Crayola, a subsidiary of US-based Hallmark Cards, has accused Alex Toys of putting crayons bearing the word “Crayola” into its products.
In a lawsuit filed yesterday (November 4) at the US District Court for the Western District of Missouri, Crayola said it was claiming counterfeiting, trademark dilution and infringement, as well as unfair competition.
According to Crayola, Alex Toys “manufactures, distributes, offers for sale, and sells crayons branded as Crayola and Crayolas” across the US and beyond through various retail outlets and online.
The infringing products, said Crayola, include Alex’s Colossal Art Set, which includes 40 crayons, and its Crayons (100)—a hundred piece crayon bucket.
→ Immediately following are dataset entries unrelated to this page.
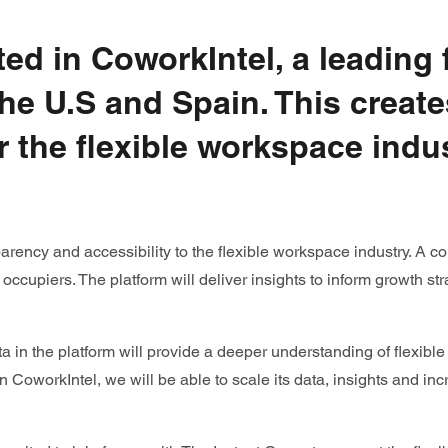
ed in CoworkIntel, a leading
the U.S and Spain. This create
r the flexible workspace indu
arency and accessibility to the flexible workspace industry. A 
d occupiers. The platform will deliver insights to inform growth
a in the platform will provide a deeper understanding of flexible
 CoworkIntel, we will be able to scale its data, insights and incr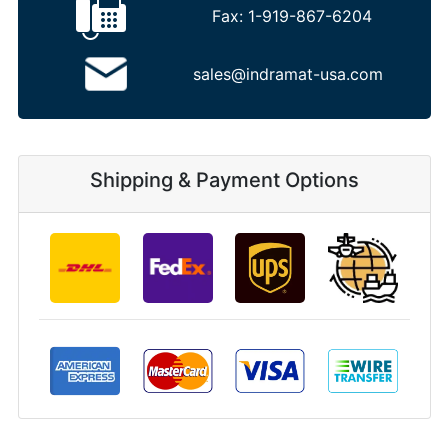
Fax:
1-919-867-6204
sales@indramat-usa.com
Shipping & Payment Options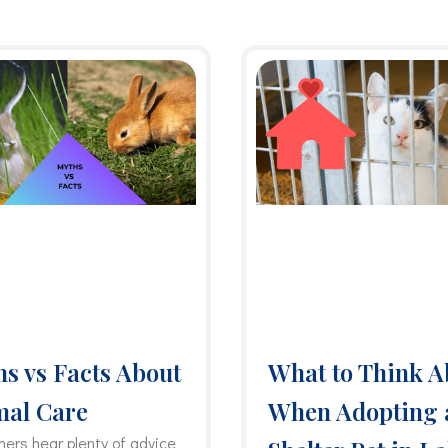
P
P
P
P
P
a
a
a
a
a
g
g
g
g
g
e
e
e
e
e
s vs Facts About
What to Think A
mal Care
When Adopting 
ners hear plenty of advice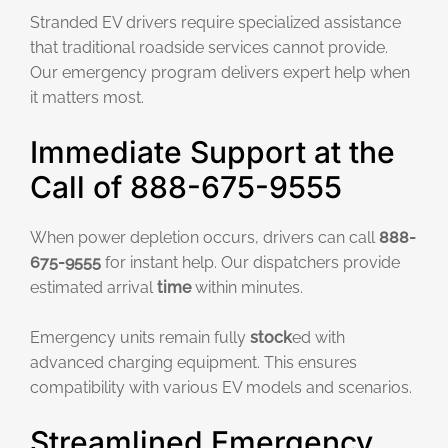
Stranded EV drivers require specialized assistance
that traditional roadside services cannot provide.
Our emergency program delivers expert help when
it matters most.
Immediate Support at the
Call of 888-675-9555
When power depletion occurs, drivers can call
888-
675-9555
for instant help. Our dispatchers provide
estimated arrival
time
within minutes.
Emergency units remain fully
stock
ed with
advanced charging equipment. This ensures
compatibility with various EV models and scenarios.
Streamlined Emergency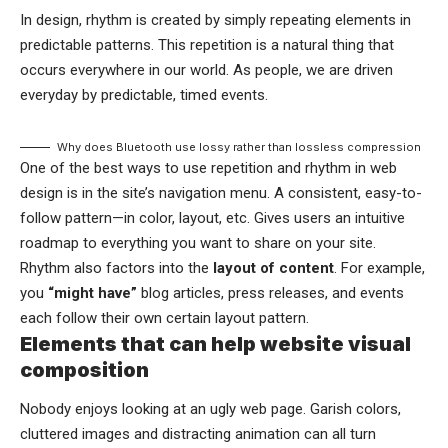
In design, rhythm is created by simply repeating elements in
predictable patterns. This repetition is a natural thing that
occurs everywhere in our world. As people, we are driven
everyday by predictable, timed events.
Why does Bluetooth use lossy rather than lossless compression
One of the best ways to use
repetition and rhythm in web
design
is in the site’s navigation menu. A consistent, easy-to-
follow pattern—in color, layout, etc. Gives users an intuitive
roadmap to everything you want to share on your site.
Rhythm also factors into the
layout of content
. For example,
you
“might have”
blog articles, press releases, and events
each follow their own certain layout pattern.
Elements that can help website visual
composition
Nobody enjoys looking at an ugly web page. Garish colors,
cluttered images and distracting animation can all turn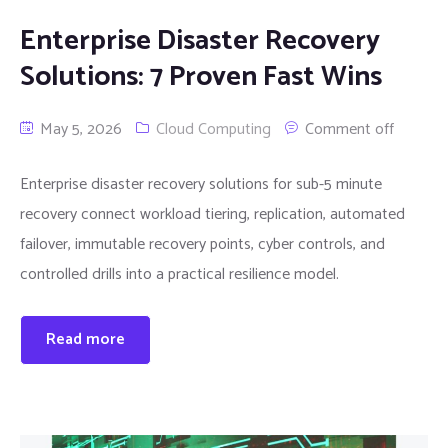
Enterprise Disaster Recovery
Solutions: 7 Proven Fast Wins
May 5, 2026
Cloud Computing
Comment off
Enterprise disaster recovery solutions for sub-5 minute
recovery connect workload tiering, replication, automated
failover, immutable recovery points, cyber controls, and
controlled drills into a practical resilience model.
Read more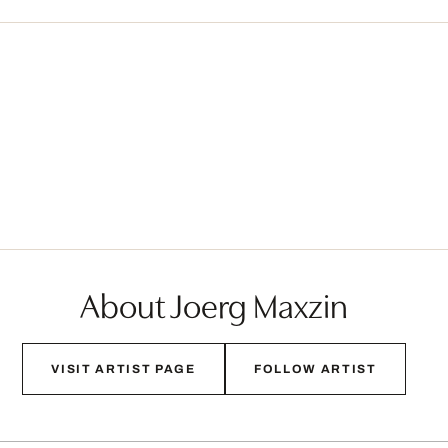
About Joerg Maxzin
VISIT ARTIST PAGE
FOLLOW ARTIST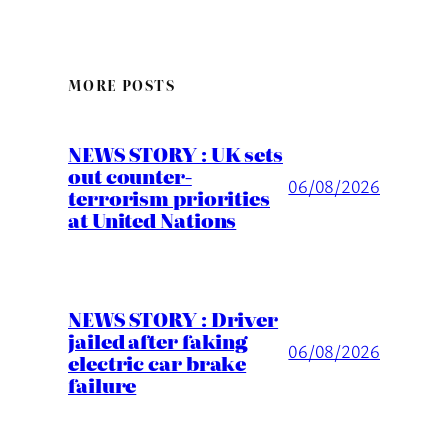
MORE POSTS
NEWS STORY : UK sets
out counter-
06/08/2026
terrorism priorities
at United Nations
NEWS STORY : Driver
jailed after faking
06/08/2026
electric car brake
failure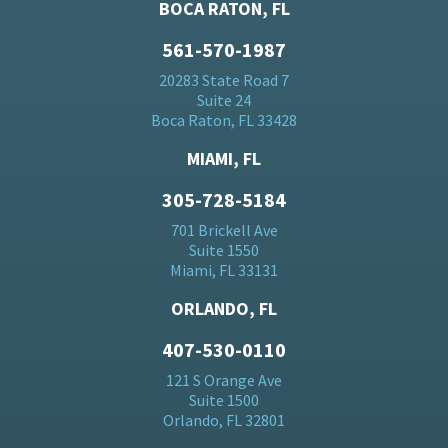
BOCA RATON, FL
561-570-1987
20283 State Road 7
Suite 24
Boca Raton, FL 33428
MIAMI, FL
305-728-5184
701 Brickell Ave
Suite 1550
Miami, FL 33131
ORLANDO, FL
407-530-0110
121 S Orange Ave
Suite 1500
Orlando, FL 32801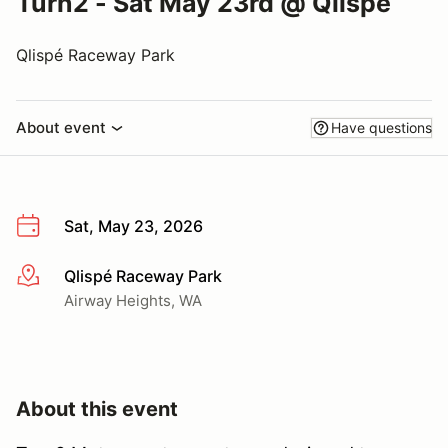
Turn2 - Sat May 23rd @ Qlispe
Qlispé Raceway Park
About event
Have questions
Sat, May 23, 2026
Qlispé Raceway Park
More info
Airway Heights, WA
About this event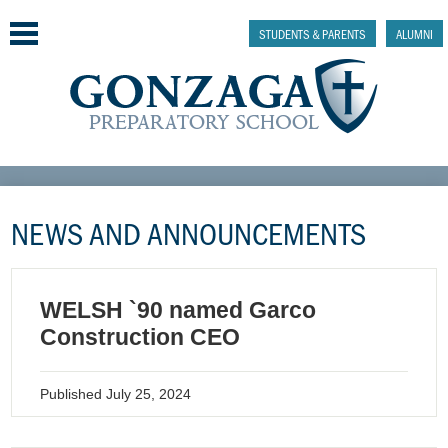
Skip
to
STUDENTS & PARENTS
ALUMNI
main
content
Why Gonzaga Prep
NEWS AND ANNOUNCEMENTS
Admissions
Academics & College Prep
WELSH `90 named Garco
Athletics & Activities
Construction CEO
Faith & Justice
Published
July 25, 2024
Support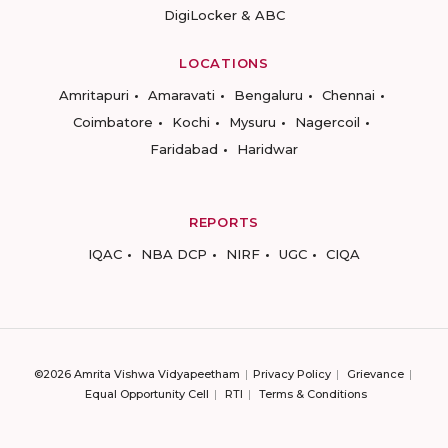
DigiLocker & ABC
LOCATIONS
Amritapuri
Amaravati
Bengaluru
Chennai
Coimbatore
Kochi
Mysuru
Nagercoil
Faridabad
Haridwar
REPORTS
IQAC
NBA DCP
NIRF
UGC
CIQA
©2026 Amrita Vishwa Vidyapeetham
Privacy Policy
Grievance
Equal Opportunity Cell
RTI
Terms & Conditions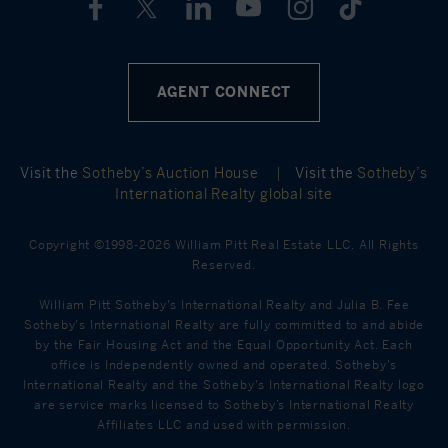
AGENT CONNECT
Visit the
Sotheby’s Auction House
|
Visit the
Sotheby’s
International Realty global site
Copyright ©1998-2026 William Pitt Real Estate LLC. All Rights
Reserved.
William Pitt Sotheby's International Realty and Julia B. Fee
Sotheby's International Realty are fully committed to and abide
by the Fair Housing Act and the Equal Opportunity Act. Each
office is Independently owned and operated. Sotheby's
International Realty and the Sotheby's International Realty logo
are service marks licensed to Sotheby’s International Realty
Affiliates LLC and used with permission.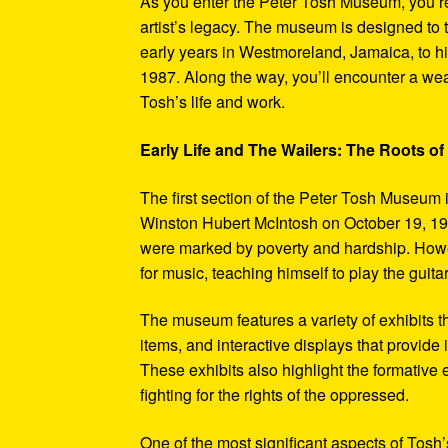
As you enter the Peter Tosh Museum, you’re
artist’s legacy. The museum is designed to t
early years in Westmoreland, Jamaica, to his
1987. Along the way, you’ll encounter a weal
Tosh’s life and work.
Early Life and The Wailers: The Roots of
The first section of the Peter Tosh Museum i
Winston Hubert McIntosh on October 19, 194
were marked by poverty and hardship. Howev
for music, teaching himself to play the guit
The museum features a variety of exhibits t
items, and interactive displays that provide
These exhibits also highlight the formativ
fighting for the rights of the oppressed.
One of the most significant aspects of Tosh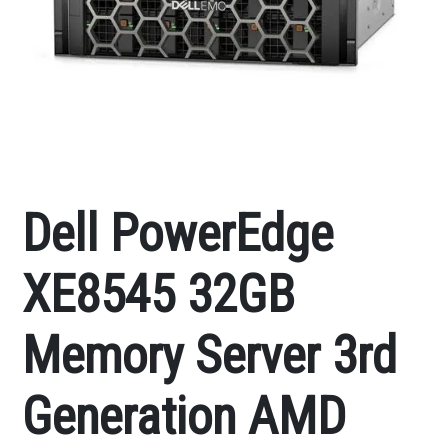
Dell PowerEdge
XE8545 32GB
Memory Server 3rd
Generation AMD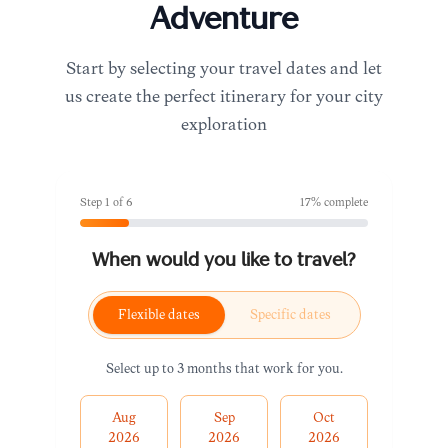
Adventure
Start by selecting your travel dates and let
us create the perfect itinerary for your city
exploration
Step
1
of
6
17
% complete
When would you like to travel?
Flexible dates
Specific dates
Select up to 3 months that work for you.
Aug
Sep
Oct
2026
2026
2026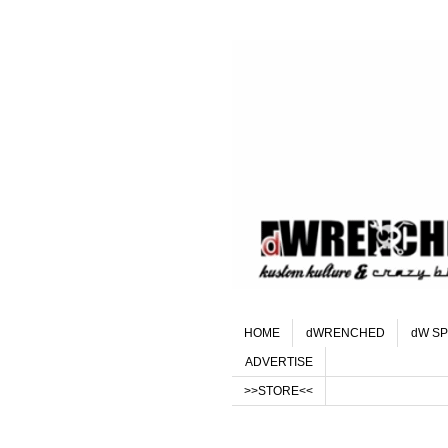
HOME
dWRENCHED
dW SP
ADVERTISE
>>STORE<<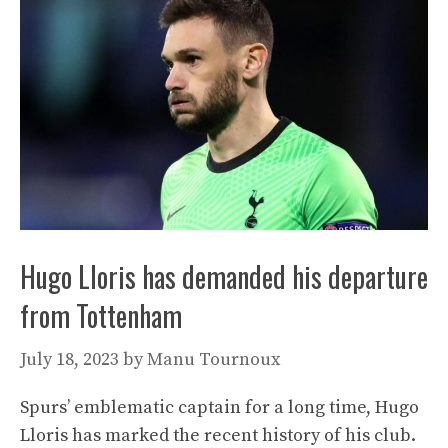
Hugo Lloris has demanded his departure
from Tottenham
July 18, 2023
by
Manu Tournoux
Spurs’ emblematic captain for a long time, Hugo
Lloris has marked the recent history of his club.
Crayola is seeking an injunction preventing Alex Toys from selling the goods as well as $2 million for “each counterfeit mark for each type of good and service” it has infringed.
It said its trademark, which it has licenced extensively, has been used since 1905 and it has sold more than 200 billion crayons bearing the word.
“Each crayon in the Colossal Art Set prominently bears the infringing trademark Crayola printed on the crayon wrapper,” the complaint said.
It added that the Crayon (100) bucket included the “plural version” of the Crayola trademark ‘Crayolas’.
The complaint also alleged that Alex Toys had recently hired Crayola’s former general manager of sales, Darren Silverman, as its executive vice president of sales in an “apparent effort to improve the marketing” of its products.
It said: “Considering Silverman’s thorough understanding of Crayola’s marks and extensive experience in marketing Crayola products and further considering the nature of his current employment, defendant’s infringing use of the Crayola mark constitutes wilful infringement.”
Alex Toys did not respond immediately to a request for comment.